◆ WHAT TO PRODUCE
Transcribe every line of the material below, reproducing each one precisely and without alteration.
─── THE RECORDS ───
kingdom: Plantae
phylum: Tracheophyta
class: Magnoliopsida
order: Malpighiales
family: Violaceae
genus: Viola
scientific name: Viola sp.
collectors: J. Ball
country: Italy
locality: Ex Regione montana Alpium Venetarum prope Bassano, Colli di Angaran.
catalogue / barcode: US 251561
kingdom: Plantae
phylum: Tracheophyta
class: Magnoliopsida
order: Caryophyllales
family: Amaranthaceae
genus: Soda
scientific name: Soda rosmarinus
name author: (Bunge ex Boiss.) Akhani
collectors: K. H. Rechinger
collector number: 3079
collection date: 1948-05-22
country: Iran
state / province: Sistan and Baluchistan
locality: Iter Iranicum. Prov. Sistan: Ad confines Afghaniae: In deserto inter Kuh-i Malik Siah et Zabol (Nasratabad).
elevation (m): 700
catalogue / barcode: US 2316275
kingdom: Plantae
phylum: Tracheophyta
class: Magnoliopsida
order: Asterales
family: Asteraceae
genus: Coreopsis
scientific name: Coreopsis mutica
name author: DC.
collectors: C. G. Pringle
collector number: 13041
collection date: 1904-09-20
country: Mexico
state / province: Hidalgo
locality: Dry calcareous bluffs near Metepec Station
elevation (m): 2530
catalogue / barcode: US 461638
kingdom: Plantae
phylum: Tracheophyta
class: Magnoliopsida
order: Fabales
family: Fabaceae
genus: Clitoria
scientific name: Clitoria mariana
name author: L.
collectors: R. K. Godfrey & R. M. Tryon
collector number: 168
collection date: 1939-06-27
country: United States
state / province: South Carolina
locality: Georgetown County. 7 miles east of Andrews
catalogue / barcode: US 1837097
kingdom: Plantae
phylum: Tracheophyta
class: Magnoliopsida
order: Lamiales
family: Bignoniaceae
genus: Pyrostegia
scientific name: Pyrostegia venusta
───
◆ SOLUTION FOR THIS TASK
kingdom: Plantae
phylum: Tracheophyta
class: Magnoliopsida
order: Malpighiales
family: Violaceae
genus: Viola
scientific name: Viola sp.
collectors: J. Ball
country: Italy
locality: Ex Regione montana Alpium Venetarum prope Bassano, Colli di Angaran.
catalogue / barcode: US 251561
kingdom: Plantae
phylum: Tracheophyta
class: Magnoliopsida
order: Caryophyllales
family: Amaranthaceae
genus: Soda
scientific name: Soda rosmarinus
name author: (Bunge ex Boiss.) Akhani
collectors: K. H. Rechinger
collector number: 3079
collection date: 1948-05-22
country: Iran
state / province: Sistan and Baluchistan
locality: Iter Iranicum. Prov. Sistan: Ad confines Afghaniae: In deserto inter Kuh-i Malik Siah et Zabol (Nasratabad).
elevation (m): 700
catalogue / barcode: US 2316275
kingdom: Plantae
phylum: Tracheophyta
class: Magnoliopsida
order: Asterales
family: Asteraceae
genus: Coreopsis
scientific name: Coreopsis mutica
name author: DC.
collectors: C. G. Pringle
collector number: 13041
collection date: 1904-09-20
country: Mexico
state / province: Hidalgo
locality: Dry calcareous bluffs near Metepec Station
elevation (m): 2530
catalogue / barcode: US 461638
kingdom: Plantae
phylum: Tracheophyta
class: Magnoliopsida
order: Fabales
family: Fabaceae
genus: Clitoria
scientific name: Clitoria mariana
name author: L.
collectors: R. K. Godfrey & R. M. Tryon
collector number: 168
collection date: 1939-06-27
country: United States
state / province: South Carolina
locality: Georgetown County. 7 miles east of Andrews
catalogue / barcode: US 1837097
kingdom: Plantae
phylum: Tracheophyta
class: Magnoliopsida
order: Lamiales
family: Bignoniaceae
genus: Pyrostegia
scientific name: Pyrostegia venusta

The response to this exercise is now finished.